Select from the records below every line that has the word "vendeur" in it.
-- Input material follows --
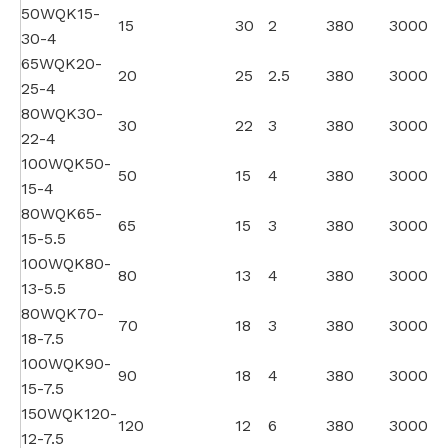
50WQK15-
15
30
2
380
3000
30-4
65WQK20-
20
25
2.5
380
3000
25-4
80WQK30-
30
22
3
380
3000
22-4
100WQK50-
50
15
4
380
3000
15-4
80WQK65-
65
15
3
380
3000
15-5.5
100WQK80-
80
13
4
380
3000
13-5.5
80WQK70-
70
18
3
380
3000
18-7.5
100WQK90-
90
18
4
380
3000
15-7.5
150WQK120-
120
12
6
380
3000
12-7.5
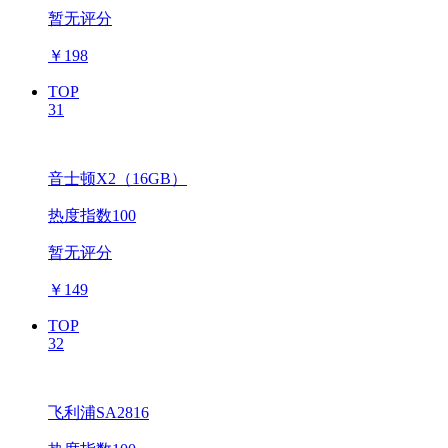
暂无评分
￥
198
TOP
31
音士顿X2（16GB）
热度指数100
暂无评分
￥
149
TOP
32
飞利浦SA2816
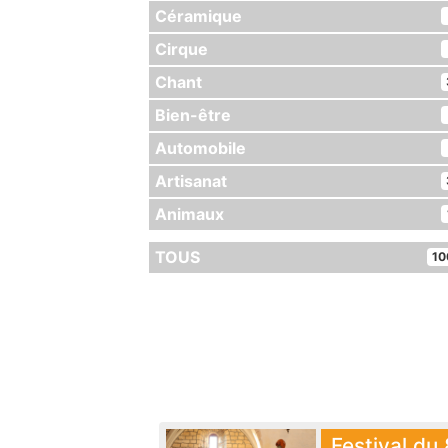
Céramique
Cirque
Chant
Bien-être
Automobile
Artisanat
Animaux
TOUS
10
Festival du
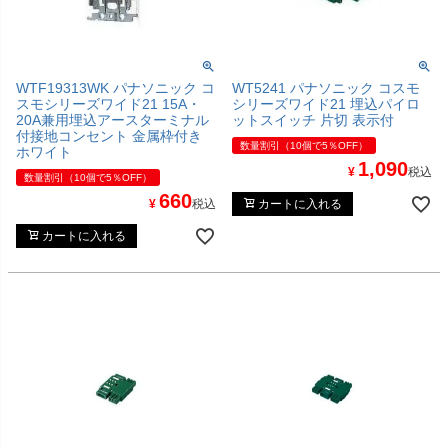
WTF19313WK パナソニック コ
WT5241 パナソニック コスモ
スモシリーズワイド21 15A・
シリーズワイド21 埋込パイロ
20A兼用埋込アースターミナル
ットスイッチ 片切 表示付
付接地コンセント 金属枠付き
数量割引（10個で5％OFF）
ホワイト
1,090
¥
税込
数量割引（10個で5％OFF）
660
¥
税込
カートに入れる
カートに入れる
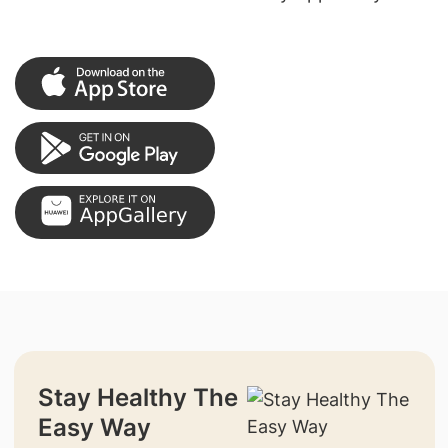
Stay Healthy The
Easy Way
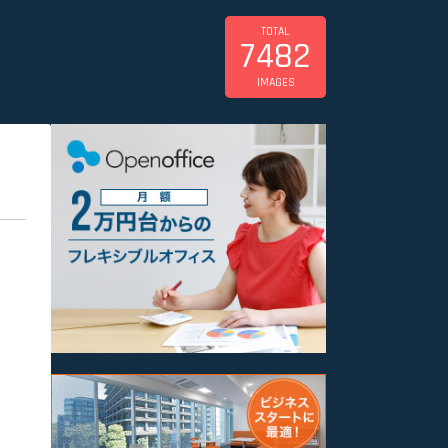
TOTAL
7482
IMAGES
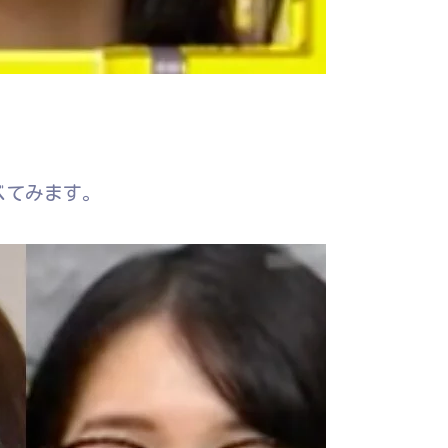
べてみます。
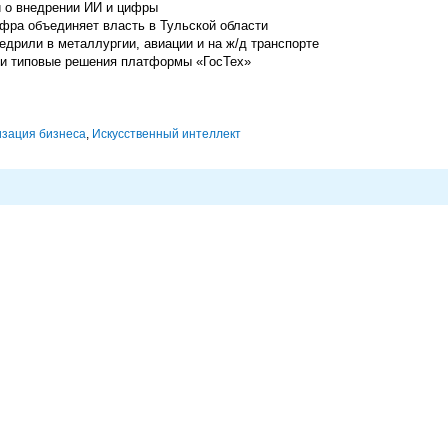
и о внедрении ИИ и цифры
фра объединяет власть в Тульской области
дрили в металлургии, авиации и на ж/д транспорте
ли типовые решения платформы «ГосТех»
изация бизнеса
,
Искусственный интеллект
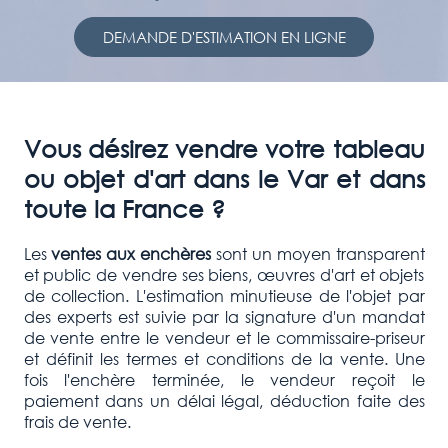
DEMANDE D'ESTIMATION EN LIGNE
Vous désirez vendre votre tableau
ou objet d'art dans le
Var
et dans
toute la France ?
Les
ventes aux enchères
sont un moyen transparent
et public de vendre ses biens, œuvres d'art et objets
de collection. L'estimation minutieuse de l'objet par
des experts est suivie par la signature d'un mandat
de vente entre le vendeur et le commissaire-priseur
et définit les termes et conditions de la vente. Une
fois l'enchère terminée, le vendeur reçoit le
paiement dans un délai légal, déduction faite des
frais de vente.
-- Input material concluded --
*Task solution:*
de vente entre le vendeur et le commissaire-priseur
fois l'enchère terminée, le vendeur reçoit le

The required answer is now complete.